━━━━━ Data for the task

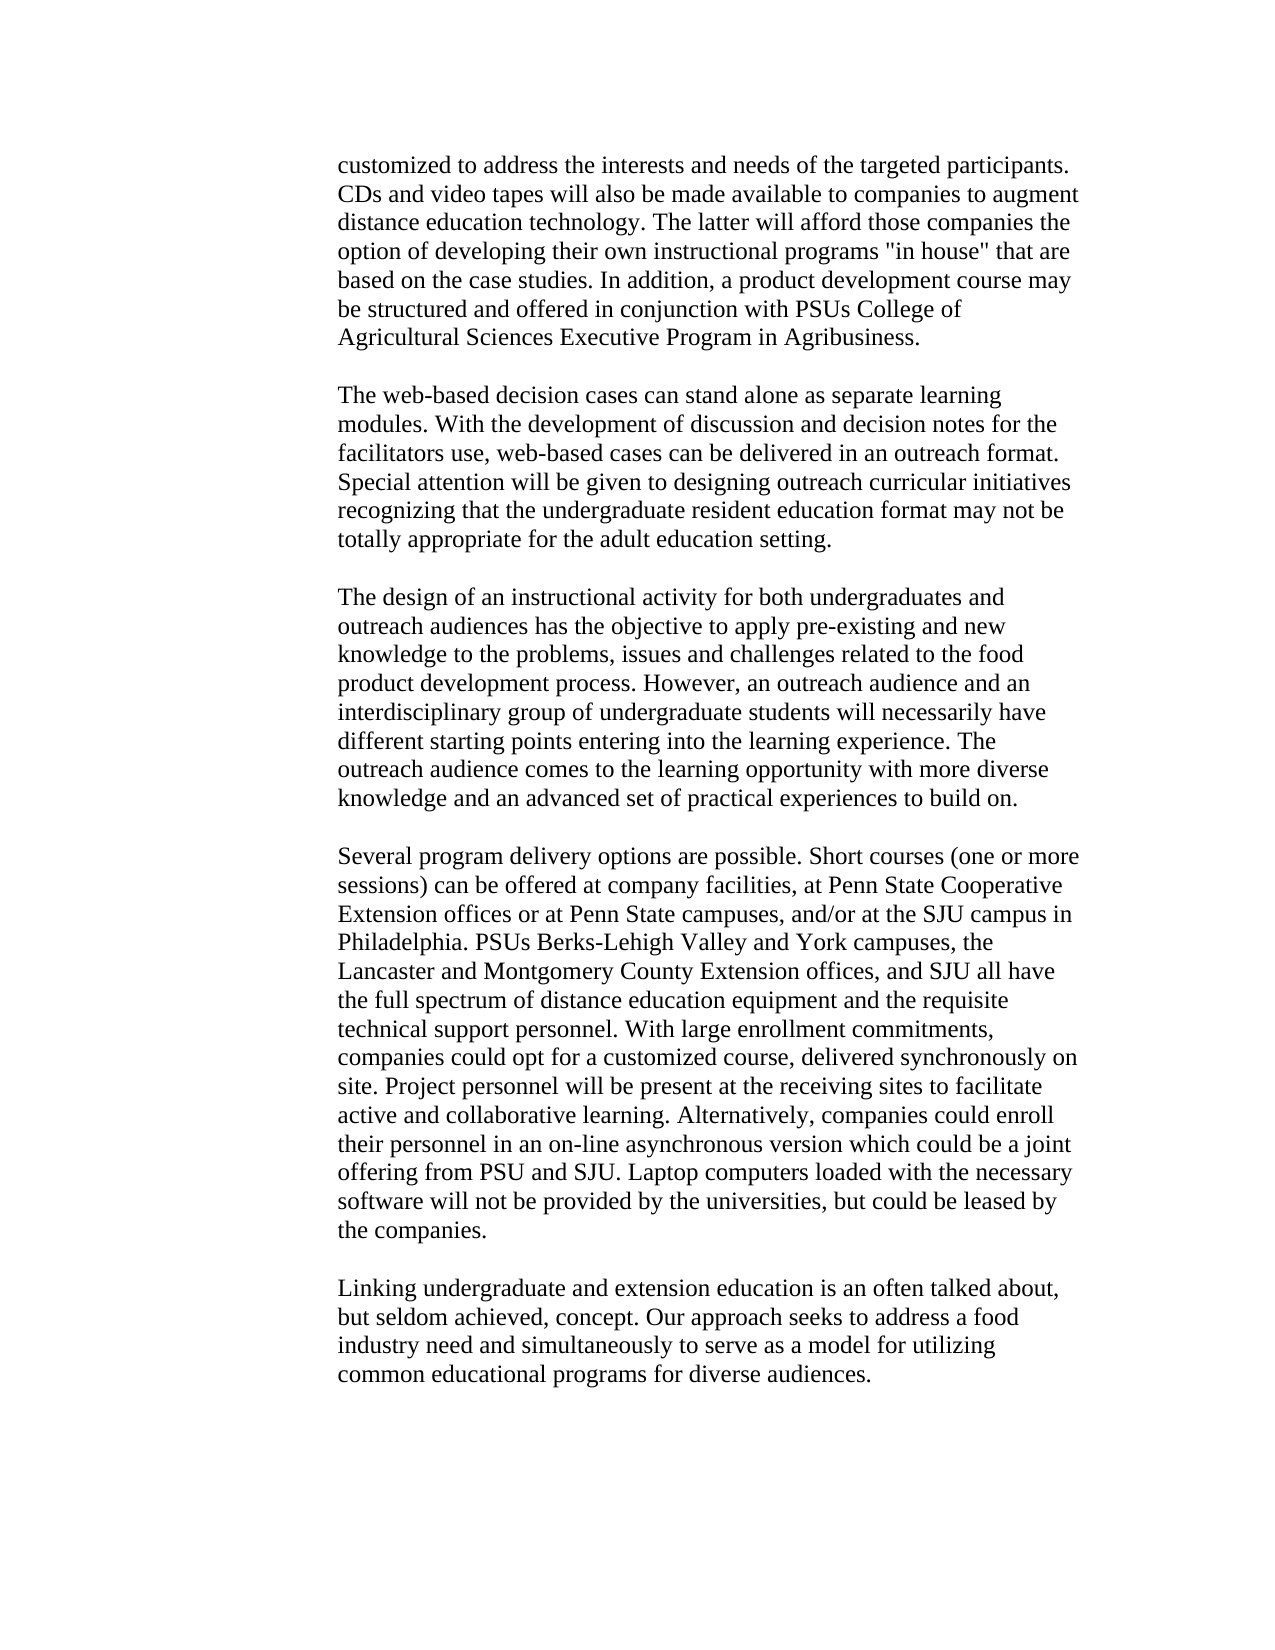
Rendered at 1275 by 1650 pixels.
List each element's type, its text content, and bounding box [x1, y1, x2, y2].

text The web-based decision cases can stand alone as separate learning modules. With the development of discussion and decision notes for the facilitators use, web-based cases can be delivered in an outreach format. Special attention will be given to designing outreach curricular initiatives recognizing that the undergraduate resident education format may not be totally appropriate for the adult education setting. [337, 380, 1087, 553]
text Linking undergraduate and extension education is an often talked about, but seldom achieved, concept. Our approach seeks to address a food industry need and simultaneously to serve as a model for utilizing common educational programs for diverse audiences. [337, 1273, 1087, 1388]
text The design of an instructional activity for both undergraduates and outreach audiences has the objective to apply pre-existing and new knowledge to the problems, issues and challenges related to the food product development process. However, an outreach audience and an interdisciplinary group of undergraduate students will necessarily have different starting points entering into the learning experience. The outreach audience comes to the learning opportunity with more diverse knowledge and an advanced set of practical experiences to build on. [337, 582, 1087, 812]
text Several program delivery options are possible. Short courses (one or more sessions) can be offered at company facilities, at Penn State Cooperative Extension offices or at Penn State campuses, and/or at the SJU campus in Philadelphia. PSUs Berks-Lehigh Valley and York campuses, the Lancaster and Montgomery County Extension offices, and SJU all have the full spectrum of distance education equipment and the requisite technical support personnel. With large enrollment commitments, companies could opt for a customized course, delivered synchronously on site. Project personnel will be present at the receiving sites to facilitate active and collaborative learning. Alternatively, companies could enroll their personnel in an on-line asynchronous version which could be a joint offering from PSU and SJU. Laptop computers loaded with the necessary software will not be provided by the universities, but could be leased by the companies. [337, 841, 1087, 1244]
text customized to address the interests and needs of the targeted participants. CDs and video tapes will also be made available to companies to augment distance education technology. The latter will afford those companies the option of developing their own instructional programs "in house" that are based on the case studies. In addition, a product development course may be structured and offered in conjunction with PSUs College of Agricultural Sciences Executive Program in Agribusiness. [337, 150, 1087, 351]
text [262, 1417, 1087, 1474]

━━━━━━━━━━
━━━━━ Data for the task

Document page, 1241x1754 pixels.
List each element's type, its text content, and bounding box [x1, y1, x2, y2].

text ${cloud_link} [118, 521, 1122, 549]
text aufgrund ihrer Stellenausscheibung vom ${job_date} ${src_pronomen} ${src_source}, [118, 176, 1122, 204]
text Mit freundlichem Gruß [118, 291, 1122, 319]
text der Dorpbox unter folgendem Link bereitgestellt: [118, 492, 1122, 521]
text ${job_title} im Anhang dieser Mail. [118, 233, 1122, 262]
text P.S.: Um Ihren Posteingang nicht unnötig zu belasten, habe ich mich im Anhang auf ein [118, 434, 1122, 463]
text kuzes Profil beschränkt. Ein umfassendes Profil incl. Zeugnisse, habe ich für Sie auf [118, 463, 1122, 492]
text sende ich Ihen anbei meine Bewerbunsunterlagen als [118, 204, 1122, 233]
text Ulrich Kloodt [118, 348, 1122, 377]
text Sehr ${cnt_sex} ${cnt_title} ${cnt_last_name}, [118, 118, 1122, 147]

━━━━━━━━━━
━━━━━ Data for the task

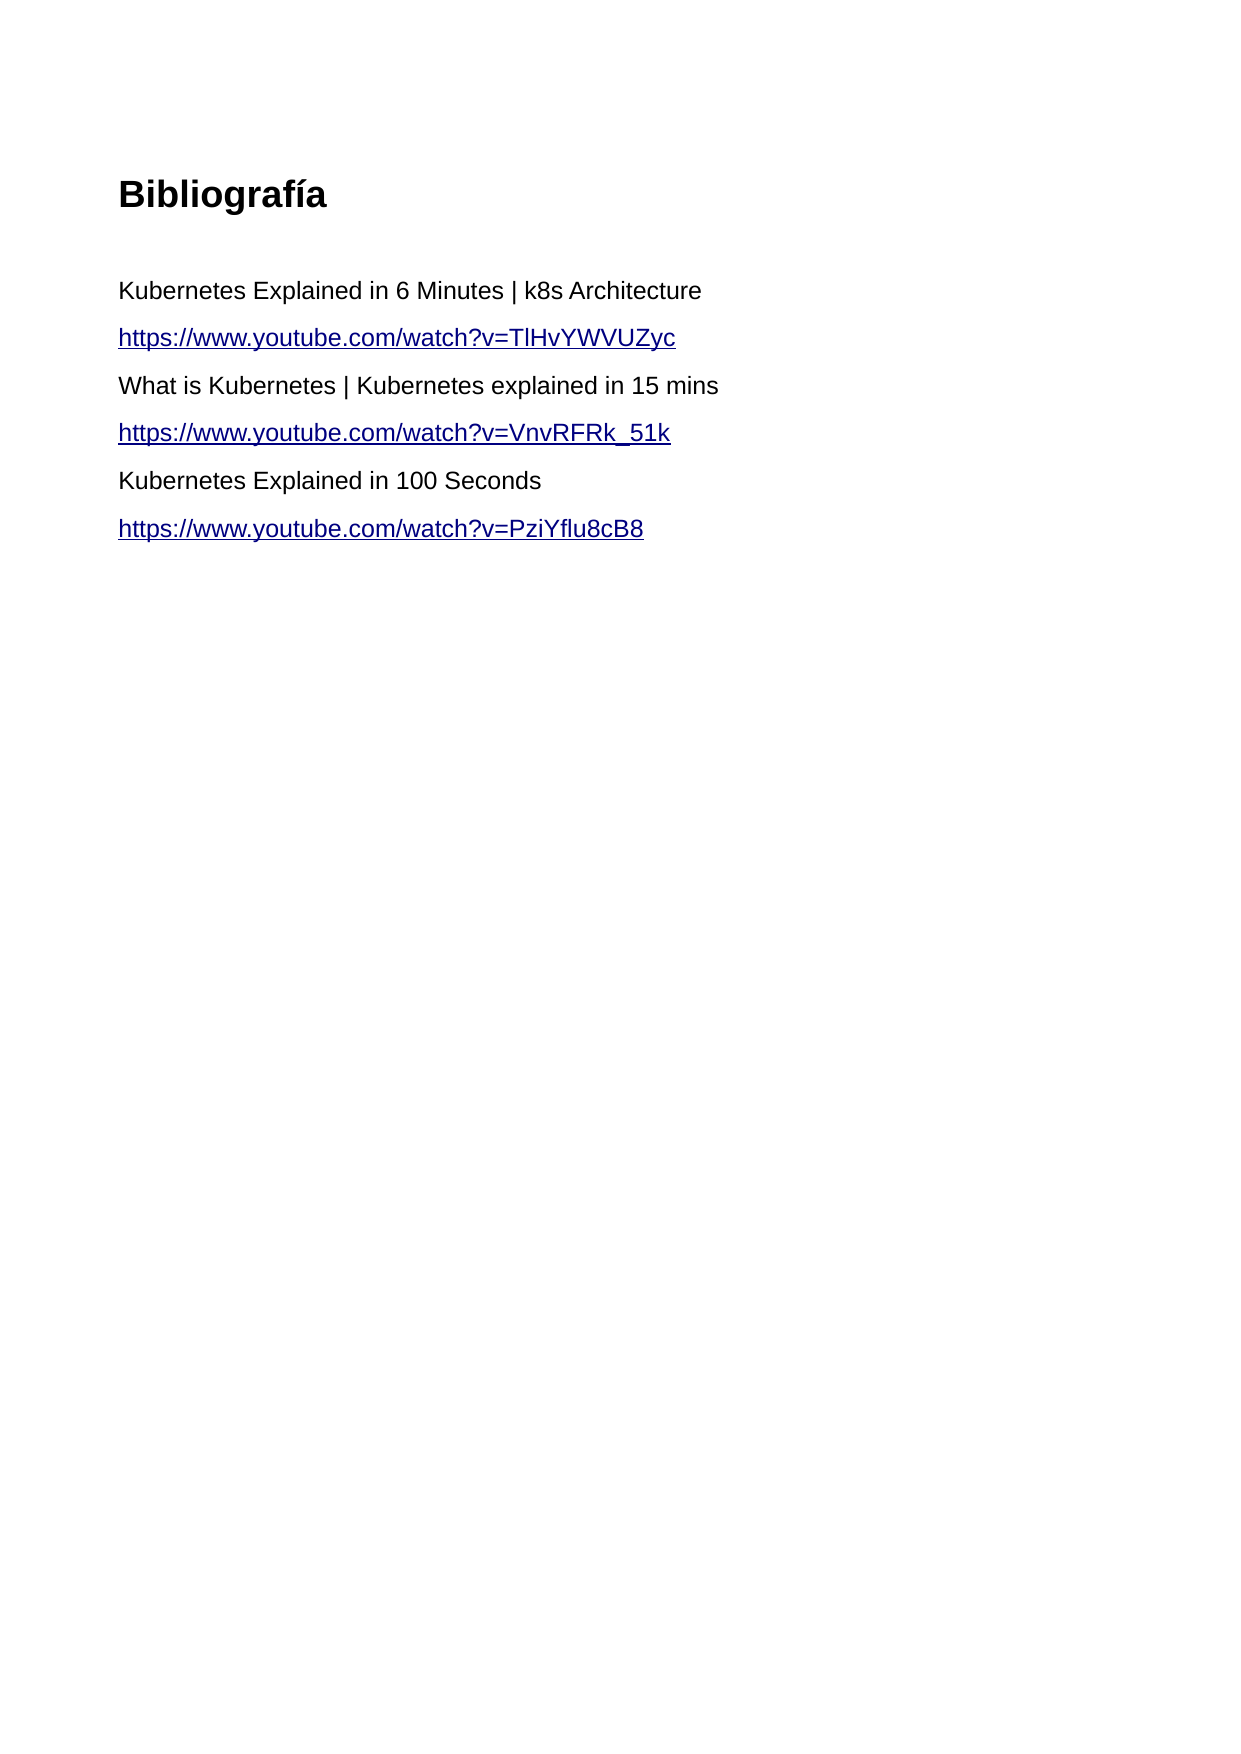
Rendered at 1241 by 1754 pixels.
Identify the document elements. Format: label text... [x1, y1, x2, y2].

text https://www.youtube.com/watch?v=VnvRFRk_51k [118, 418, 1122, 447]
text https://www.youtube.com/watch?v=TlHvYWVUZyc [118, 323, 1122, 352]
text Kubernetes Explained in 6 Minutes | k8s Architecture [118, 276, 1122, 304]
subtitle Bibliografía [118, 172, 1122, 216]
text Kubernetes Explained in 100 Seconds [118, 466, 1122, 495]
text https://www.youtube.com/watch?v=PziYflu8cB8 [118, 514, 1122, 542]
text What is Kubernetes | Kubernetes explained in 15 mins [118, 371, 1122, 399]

━━━━━━━━━━

Direction: In the material, reproduce the lines from the line with "Document page, 1241x1754 pixels." to the line with "text Mit freundlichem", replacing "Gruß" with "Grüßen" and leaving everything else unchanged.

Reply to the task:
Document page, 1241x1754 pixels.
List each element's type, its text content, and bounding box [x1, y1, x2, y2].

text ${cloud_link} [118, 521, 1122, 549]
text aufgrund ihrer Stellenausscheibung vom ${job_date} ${src_pronomen} ${src_source}, [118, 176, 1122, 204]
text Mit freundlichem Grüßen [118, 291, 1122, 319]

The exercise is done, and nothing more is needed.